Nation, I know you’re stuffed. But you didn’t think all I was going to say about Thanksgiving was drunken cranberry sauce, did you? Oh no. Besides, in Canada, we eat this stuff right through Christmas.
Yet another winner from the good (ahem, OCD) folks at Cook’s Illustrated, this is pumpkin pie as if it’s gone through all the rounds of America’s Next Top Model. Only it’s pie—and so much better for the soul.
I never really thought there was much to mess with when it came to pumpkin pie. Take a recipe off the back of the can and you’ve got yourself a winner. But in the words of one of my editors, there’s always room to make good better.
Soft and smooth as pudding, there’s ne’er a curdled spot of pumpkin in this baby. With the perfect shade of pumpkin-orange throughout, this pie doesn’t look like it’s spent too much time in a tanning booth either.

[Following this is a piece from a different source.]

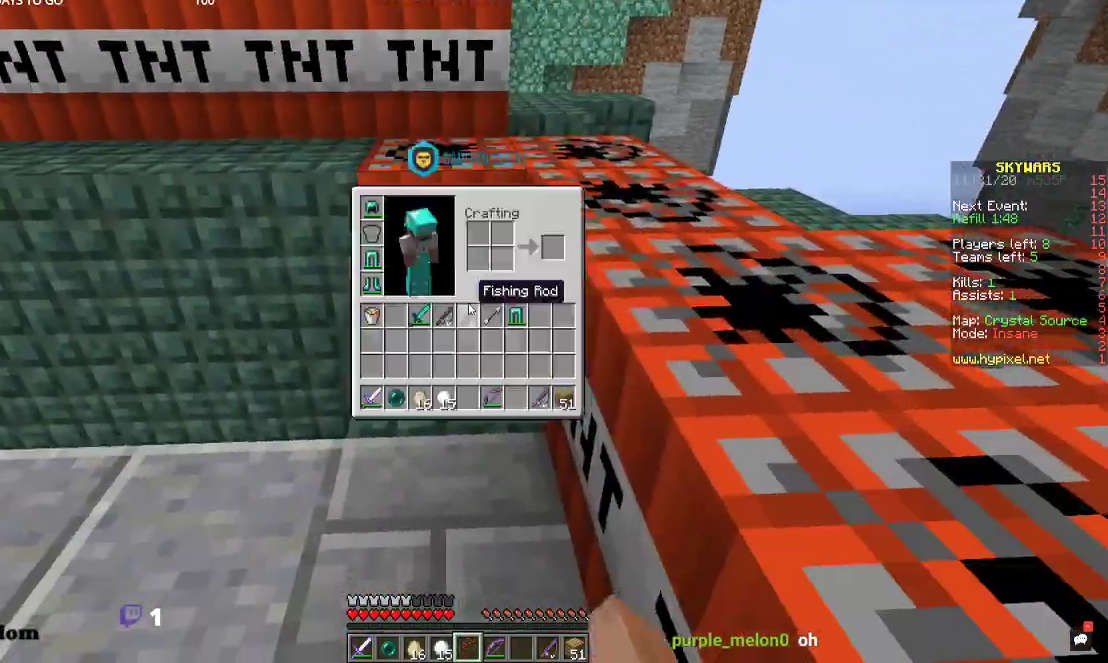
{"keys": [], "mouse": [], "events": []}
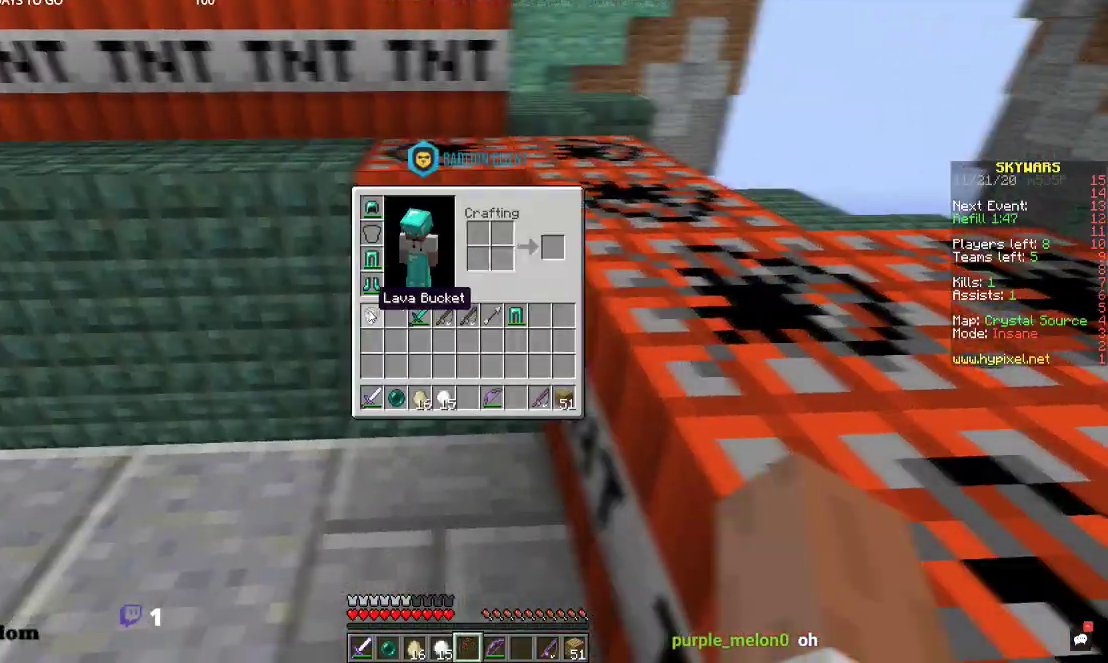
{"keys": [], "mouse": ["right"], "events": [[500, "mouse_right", "down"]]}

As I read through Cooks Illustrated’s version of the classic, I decided to heed most of their advice. Following those those test kitchen folks’ advice is like becoming a teenager and learning that some rules are made to push. Take, for example, the following:
Silly Rule #1) Straining the filling through a fine mesh strainer. Yeah, right. (My friend Aaron, my favorite Cook’s Illustrated mocker, joked that he was surprised they didn’t want you to strain them through a series of mesh strainers, graduating in fineness. Borrowing a tip from his wife, I put my hand-held blender to work where the old strainer once ruled.)
Silly Rule #2) Using 3 eggs PLUS 2 more egg yolks? Um, since when did I not need my arteries?

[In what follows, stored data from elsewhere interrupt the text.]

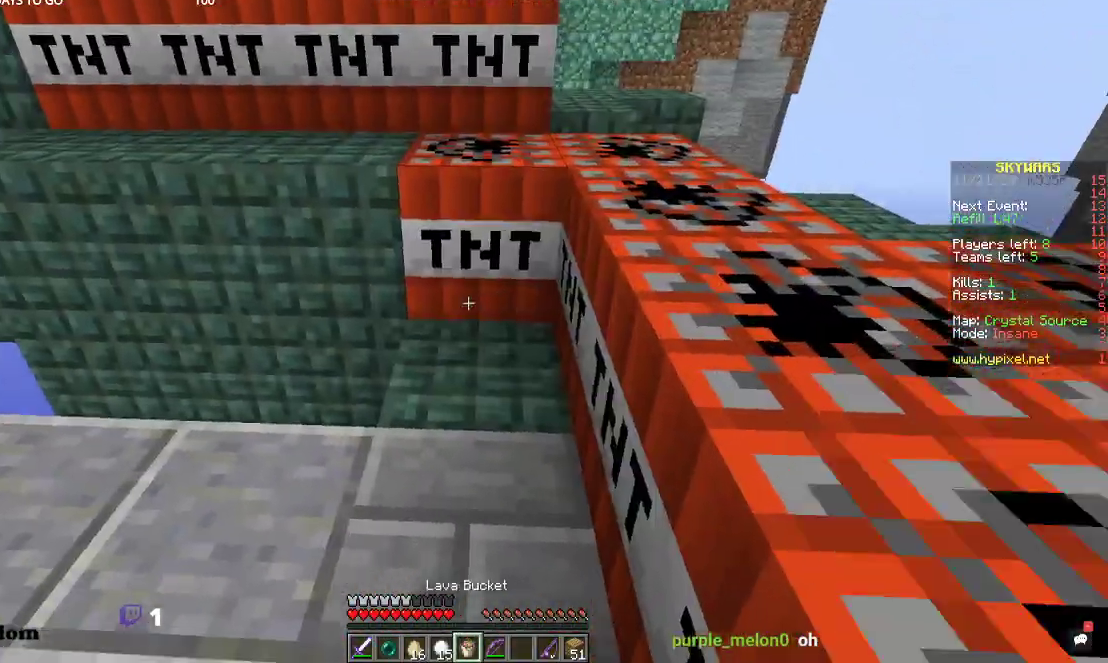
{"keys": ["d", "w"], "mouse": [], "events": [[167, "d", "down"], [167, "mouse_right", "up"], [334, "w", "down"]]}
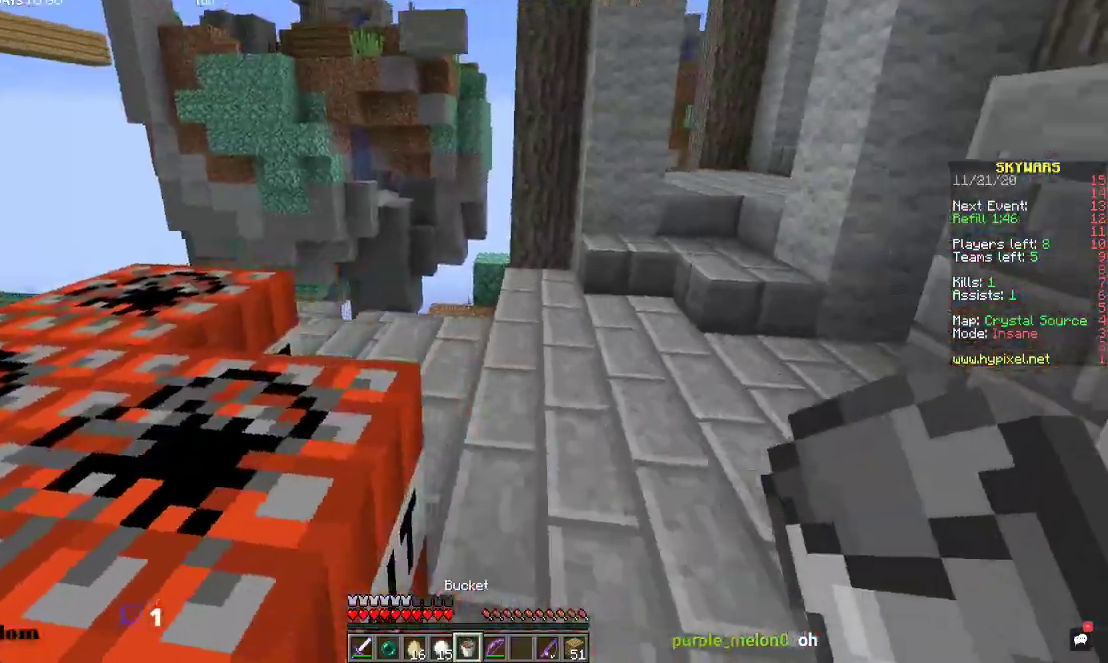
{"keys": ["w"], "mouse": [], "events": [[367, "d", "up"]]}
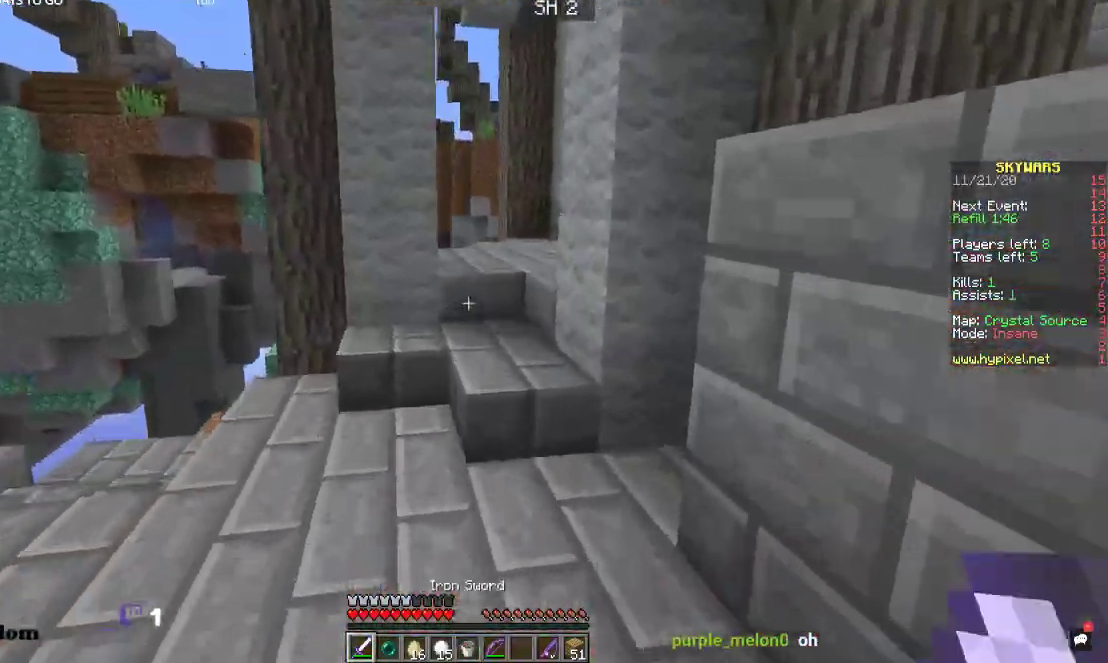
{"keys": ["w"], "mouse": [], "events": [[334, "space", "down"], [500, "space", "up"]]}
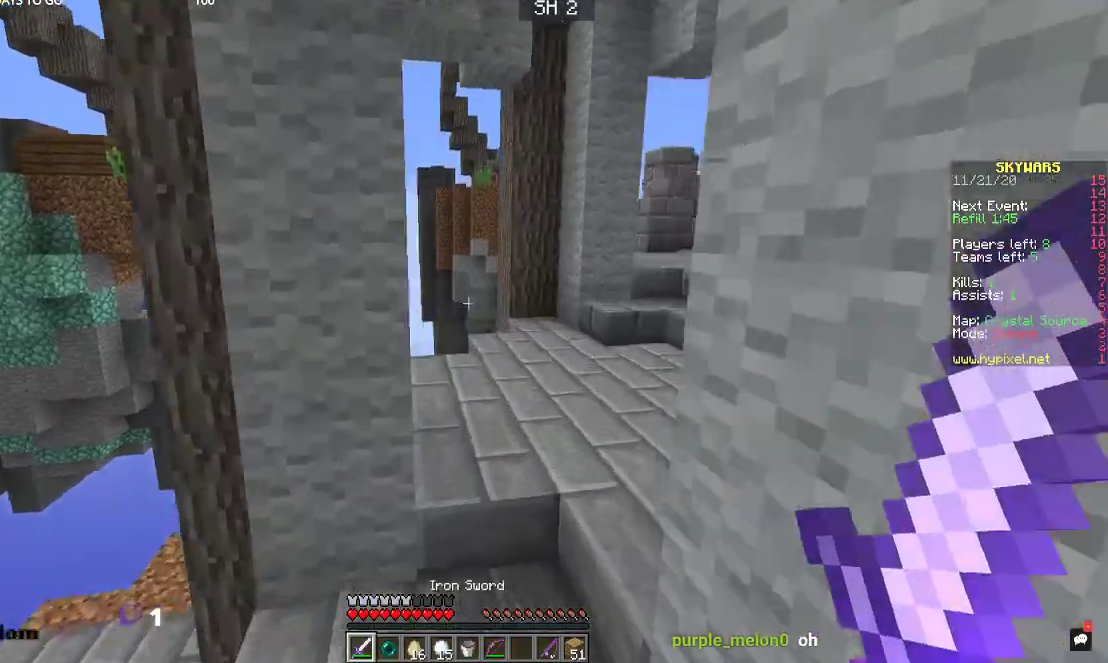
{"keys": ["w"], "mouse": [], "events": []}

Other than that I followed the recipe verbatim, except for this one not-so-secret ingredient I would now like to share with you. The story goes a little something like this:
Last year I was making my first ever pumpkin pie for our first American Thanksgiving when I discovered I didn’t have any evaporated milk. Gosh! Darn it! Whatever would I do? Neither of us felt like leaving the house, and as I pawed through my fridge for a reasonable facsimilie, there it was, smiling back at me: a carton of premium, thick-as-molasses eggnog.
With my deepest apologies to evaporated milk. As much as I loved you, something taller, darker, and more handsome came a knockin’ at my oven door. And let me tell you, things have never been so hot as this here pie.